Top of Records for this exercise

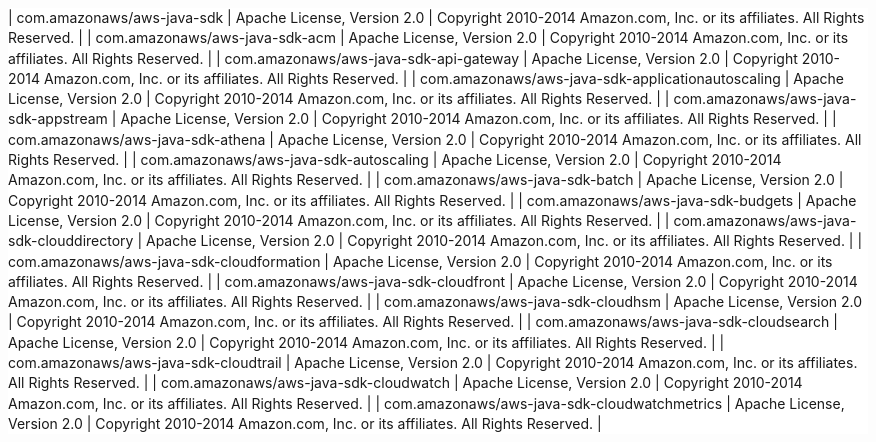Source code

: | com.amazonaws/aws-java-sdk                                       | Apache License, Version 2.0                                                     | Copyright 2010-2014 Amazon.com, Inc. or its affiliates. All Rights Reserved.                                                                                                                      |
| com.amazonaws/aws-java-sdk-acm                                   | Apache License, Version 2.0                                                     | Copyright 2010-2014 Amazon.com, Inc. or its affiliates. All Rights Reserved.                                                                                                                      |
| com.amazonaws/aws-java-sdk-api-gateway                           | Apache License, Version 2.0                                                     | Copyright 2010-2014 Amazon.com, Inc. or its affiliates. All Rights Reserved.                                                                                                                      |
| com.amazonaws/aws-java-sdk-applicationautoscaling                | Apache License, Version 2.0                                                     | Copyright 2010-2014 Amazon.com, Inc. or its affiliates. All Rights Reserved.                                                                                                                      |
| com.amazonaws/aws-java-sdk-appstream                             | Apache License, Version 2.0                                                     | Copyright 2010-2014 Amazon.com, Inc. or its affiliates. All Rights Reserved.                                                                                                                      |
| com.amazonaws/aws-java-sdk-athena                                | Apache License, Version 2.0                                                     | Copyright 2010-2014 Amazon.com, Inc. or its affiliates. All Rights Reserved.                                                                                                                      |
| com.amazonaws/aws-java-sdk-autoscaling                           | Apache License, Version 2.0                                                     | Copyright 2010-2014 Amazon.com, Inc. or its affiliates. All Rights Reserved.                                                                                                                      |
| com.amazonaws/aws-java-sdk-batch                                 | Apache License, Version 2.0                                                     | Copyright 2010-2014 Amazon.com, Inc. or its affiliates. All Rights Reserved.                                                                                                                      |
| com.amazonaws/aws-java-sdk-budgets                               | Apache License, Version 2.0                                                     | Copyright 2010-2014 Amazon.com, Inc. or its affiliates. All Rights Reserved.                                                                                                                      |
| com.amazonaws/aws-java-sdk-clouddirectory                        | Apache License, Version 2.0                                                     | Copyright 2010-2014 Amazon.com, Inc. or its affiliates. All Rights Reserved.                                                                                                                      |
| com.amazonaws/aws-java-sdk-cloudformation                        | Apache License, Version 2.0                                                     | Copyright 2010-2014 Amazon.com, Inc. or its affiliates. All Rights Reserved.                                                                                                                      |
| com.amazonaws/aws-java-sdk-cloudfront                            | Apache License, Version 2.0                                                     | Copyright 2010-2014 Amazon.com, Inc. or its affiliates. All Rights Reserved.                                                                                                                      |
| com.amazonaws/aws-java-sdk-cloudhsm                              | Apache License, Version 2.0                                                     | Copyright 2010-2014 Amazon.com, Inc. or its affiliates. All Rights Reserved.                                                                                                                      |
| com.amazonaws/aws-java-sdk-cloudsearch                           | Apache License, Version 2.0                                                     | Copyright 2010-2014 Amazon.com, Inc. or its affiliates. All Rights Reserved.                                                                                                                      |
| com.amazonaws/aws-java-sdk-cloudtrail                            | Apache License, Version 2.0                                                     | Copyright 2010-2014 Amazon.com, Inc. or its affiliates. All Rights Reserved.                                                                                                                      |
| com.amazonaws/aws-java-sdk-cloudwatch                            | Apache License, Version 2.0                                                     | Copyright 2010-2014 Amazon.com, Inc. or its affiliates. All Rights Reserved.                                                                                                                      |
| com.amazonaws/aws-java-sdk-cloudwatchmetrics                     | Apache License, Version 2.0                                                     | Copyright 2010-2014 Amazon.com, Inc. or its affiliates. All Rights Reserved.                                                                                                                      |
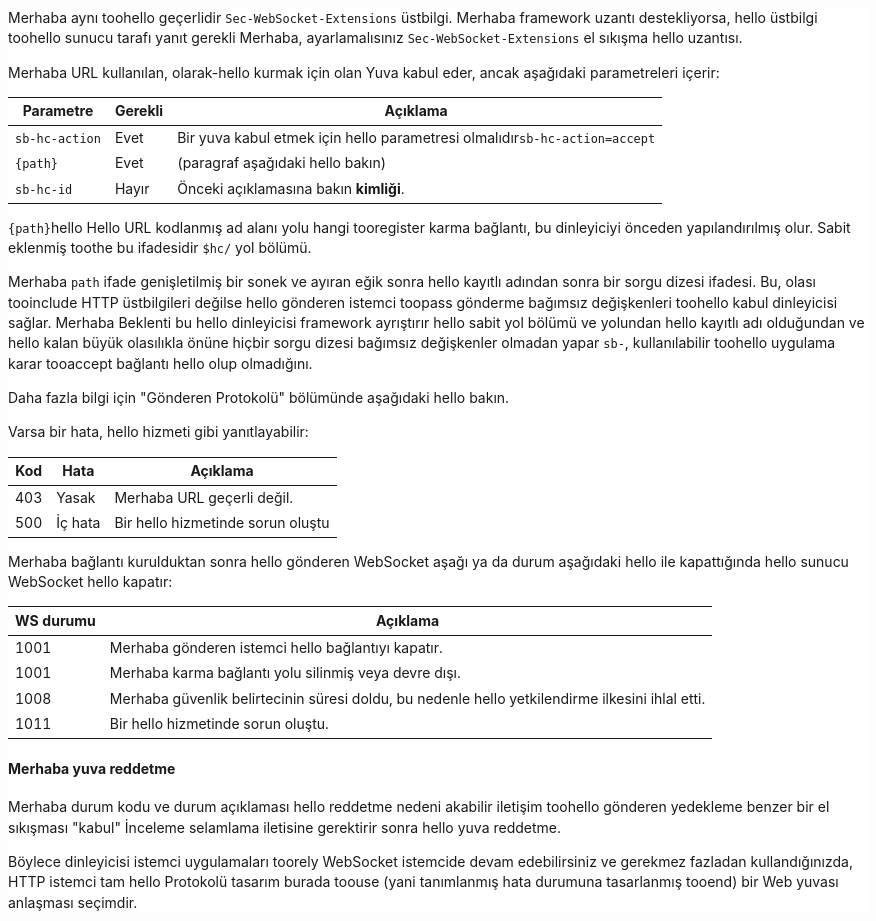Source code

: Merhaba aynı toohello geçerlidir `Sec-WebSocket-Extensions` üstbilgi. Merhaba framework uzantı destekliyorsa, hello üstbilgi toohello sunucu tarafı yanıt gerekli Merhaba, ayarlamalısınız `Sec-WebSocket-Extensions` el sıkışma hello uzantısı.

Merhaba URL kullanılan, olarak-hello kurmak için olan Yuva kabul eder, ancak aşağıdaki parametreleri içerir:

| Parametre | Gerekli | Açıklama |
| --- | --- | --- |
| `sb-hc-action` |Evet |Bir yuva kabul etmek için hello parametresi olmalıdır`sb-hc-action=accept` |
| `{path}` |Evet |(paragraf aşağıdaki hello bakın) |
| `sb-hc-id` |Hayır |Önceki açıklamasına bakın **kimliği**. |

`{path}`hello Hello URL kodlanmış ad alanı yolu hangi tooregister karma bağlantı, bu dinleyiciyi önceden yapılandırılmış olur. Sabit eklenmiş toothe bu ifadesidir `$hc/` yol bölümü. 

Merhaba `path` ifade genişletilmiş bir sonek ve ayıran eğik sonra hello kayıtlı adından sonra bir sorgu dizesi ifadesi. Bu, olası tooinclude HTTP üstbilgileri değilse hello gönderen istemci toopass gönderme bağımsız değişkenleri toohello kabul dinleyicisi sağlar. Merhaba Beklenti bu hello dinleyicisi framework ayrıştırır hello sabit yol bölümü ve yolundan hello kayıtlı adı olduğundan ve hello kalan büyük olasılıkla önüne hiçbir sorgu dizesi bağımsız değişkenler olmadan yapar `sb-`, kullanılabilir toohello uygulama karar tooaccept bağlantı hello olup olmadığını.

Daha fazla bilgi için "Gönderen Protokolü" bölümünde aşağıdaki hello bakın.

Varsa bir hata, hello hizmeti gibi yanıtlayabilir:

| Kod | Hata | Açıklama |
| --- | --- | --- |
| 403 |Yasak |Merhaba URL geçerli değil. |
| 500 |İç hata |Bir hello hizmetinde sorun oluştu |

Merhaba bağlantı kurulduktan sonra hello gönderen WebSocket aşağı ya da durum aşağıdaki hello ile kapattığında hello sunucu WebSocket hello kapatır:

| WS durumu | Açıklama |
| --- | --- |
| 1001 |Merhaba gönderen istemci hello bağlantıyı kapatır. |
| 1001 |Merhaba karma bağlantı yolu silinmiş veya devre dışı. |
| 1008 |Merhaba güvenlik belirtecinin süresi doldu, bu nedenle hello yetkilendirme ilkesini ihlal etti. |
| 1011 |Bir hello hizmetinde sorun oluştu. |

#### Merhaba yuva reddetme
Merhaba durum kodu ve durum açıklaması hello reddetme nedeni akabilir iletişim toohello gönderen yedekleme benzer bir el sıkışması "kabul" İnceleme selamlama iletisine gerektirir sonra hello yuva reddetme.

Böylece dinleyicisi istemci uygulamaları toorely WebSocket istemcide devam edebilirsiniz ve gerekmez fazladan kullandığınızda, HTTP istemci tam hello Protokolü tasarım burada toouse (yani tanımlanmış hata durumuna tasarlanmış tooend) bir Web yuvası anlaşması seçimdir.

Bottom of Records for this exercise

What you need to do:
With pictures excluded, the data must be transcribed in full and to the letter.

Solved problem:
Source code

: | com.amazonaws/aws-java-sdk                                       | Apache License, Version 2.0                                                     | Copyright 2010-2014 Amazon.com, Inc. or its affiliates. All Rights Reserved.                                                                                                                      |
| com.amazonaws/aws-java-sdk-acm                                   | Apache License, Version 2.0                                                     | Copyright 2010-2014 Amazon.com, Inc. or its affiliates. All Rights Reserved.                                                                                                                      |
| com.amazonaws/aws-java-sdk-api-gateway                           | Apache License, Version 2.0                                                     | Copyright 2010-2014 Amazon.com, Inc. or its affiliates. All Rights Reserved.                                                                                                                      |
| com.amazonaws/aws-java-sdk-applicationautoscaling                | Apache License, Version 2.0                                                     | Copyright 2010-2014 Amazon.com, Inc. or its affiliates. All Rights Reserved.                                                                                                                      |
| com.amazonaws/aws-java-sdk-appstream                             | Apache License, Version 2.0                                                     | Copyright 2010-2014 Amazon.com, Inc. or its affiliates. All Rights Reserved.                                                                                                                      |
| com.amazonaws/aws-java-sdk-athena                                | Apache License, Version 2.0                                                     | Copyright 2010-2014 Amazon.com, Inc. or its affiliates. All Rights Reserved.                                                                                                                      |
| com.amazonaws/aws-java-sdk-autoscaling                           | Apache License, Version 2.0                                                     | Copyright 2010-2014 Amazon.com, Inc. or its affiliates. All Rights Reserved.                                                                                                                      |
| com.amazonaws/aws-java-sdk-batch                                 | Apache License, Version 2.0                                                     | Copyright 2010-2014 Amazon.com, Inc. or its affiliates. All Rights Reserved.                                                                                                                      |
| com.amazonaws/aws-java-sdk-budgets                               | Apache License, Version 2.0                                                     | Copyright 2010-2014 Amazon.com, Inc. or its affiliates. All Rights Reserved.                                                                                                                      |
| com.amazonaws/aws-java-sdk-clouddirectory                        | Apache License, Version 2.0                                                     | Copyright 2010-2014 Amazon.com, Inc. or its affiliates. All Rights Reserved.                                                                                                                      |
| com.amazonaws/aws-java-sdk-cloudformation                        | Apache License, Version 2.0                                                     | Copyright 2010-2014 Amazon.com, Inc. or its affiliates. All Rights Reserved.                                                                                                                      |
| com.amazonaws/aws-java-sdk-cloudfront                            | Apache License, Version 2.0                                                     | Copyright 2010-2014 Amazon.com, Inc. or its affiliates. All Rights Reserved.                                                                                                                      |
| com.amazonaws/aws-java-sdk-cloudhsm                              | Apache License, Version 2.0                                                     | Copyright 2010-2014 Amazon.com, Inc. or its affiliates. All Rights Reserved.                                                                                                                      |
| com.amazonaws/aws-java-sdk-cloudsearch                           | Apache License, Version 2.0                                                     | Copyright 2010-2014 Amazon.com, Inc. or its affiliates. All Rights Reserved.                                                                                                                      |
| com.amazonaws/aws-java-sdk-cloudtrail                            | Apache License, Version 2.0                                                     | Copyright 2010-2014 Amazon.com, Inc. or its affiliates. All Rights Reserved.                                                                                                                      |
| com.amazonaws/aws-java-sdk-cloudwatch                            | Apache License, Version 2.0                                                     | Copyright 2010-2014 Amazon.com, Inc. or its affiliates. All Rights Reserved.                                                                                                                      |
| com.amazonaws/aws-java-sdk-cloudwatchmetrics                     | Apache License, Version 2.0                                                     | Copyright 2010-2014 Amazon.com, Inc. or its affiliates. All Rights Reserved.                                                                                                                      |
Source code

: Merhaba aynı toohello geçerlidir `Sec-WebSocket-Extensions` üstbilgi. Merhaba framework uzantı destekliyorsa, hello üstbilgi toohello sunucu tarafı yanıt gerekli Merhaba, ayarlamalısınız `Sec-WebSocket-Extensions` el sıkışma hello uzantısı.

Merhaba URL kullanılan, olarak-hello kurmak için olan Yuva kabul eder, ancak aşağıdaki parametreleri içerir:

| Parametre | Gerekli | Açıklama |
| --- | --- | --- |
| `sb-hc-action` |Evet |Bir yuva kabul etmek için hello parametresi olmalıdır`sb-hc-action=accept` |
| `{path}` |Evet |(paragraf aşağıdaki hello bakın) |
| `sb-hc-id` |Hayır |Önceki açıklamasına bakın **kimliği**. |

`{path}`hello Hello URL kodlanmış ad alanı yolu hangi tooregister karma bağlantı, bu dinleyiciyi önceden yapılandırılmış olur. Sabit eklenmiş toothe bu ifadesidir `$hc/` yol bölümü. 

Merhaba `path` ifade genişletilmiş bir sonek ve ayıran eğik sonra hello kayıtlı adından sonra bir sorgu dizesi ifadesi. Bu, olası tooinclude HTTP üstbilgileri değilse hello gönderen istemci toopass gönderme bağımsız değişkenleri toohello kabul dinleyicisi sağlar. Merhaba Beklenti bu hello dinleyicisi framework ayrıştırır hello sabit yol bölümü ve yolundan hello kayıtlı adı olduğundan ve hello kalan büyük olasılıkla önüne hiçbir sorgu dizesi bağımsız değişkenler olmadan yapar `sb-`, kullanılabilir toohello uygulama karar tooaccept bağlantı hello olup olmadığını.

Daha fazla bilgi için "Gönderen Protokolü" bölümünde aşağıdaki hello bakın.

Varsa bir hata, hello hizmeti gibi yanıtlayabilir:

| Kod | Hata | Açıklama |
| --- | --- | --- |
| 403 |Yasak |Merhaba URL geçerli değil. |
| 500 |İç hata |Bir hello hizmetinde sorun oluştu |

Merhaba bağlantı kurulduktan sonra hello gönderen WebSocket aşağı ya da durum aşağıdaki hello ile kapattığında hello sunucu WebSocket hello kapatır:

| WS durumu | Açıklama |
| --- | --- |
| 1001 |Merhaba gönderen istemci hello bağlantıyı kapatır. |
| 1001 |Merhaba karma bağlantı yolu silinmiş veya devre dışı. |
| 1008 |Merhaba güvenlik belirtecinin süresi doldu, bu nedenle hello yetkilendirme ilkesini ihlal etti. |
| 1011 |Bir hello hizmetinde sorun oluştu. |

#### Merhaba yuva reddetme
Merhaba durum kodu ve durum açıklaması hello reddetme nedeni akabilir iletişim toohello gönderen yedekleme benzer bir el sıkışması "kabul" İnceleme selamlama iletisine gerektirir sonra hello yuva reddetme.

Böylece dinleyicisi istemci uygulamaları toorely WebSocket istemcide devam edebilirsiniz ve gerekmez fazladan kullandığınızda, HTTP istemci tam hello Protokolü tasarım burada toouse (yani tanımlanmış hata durumuna tasarlanmış tooend) bir Web yuvası anlaşması seçimdir.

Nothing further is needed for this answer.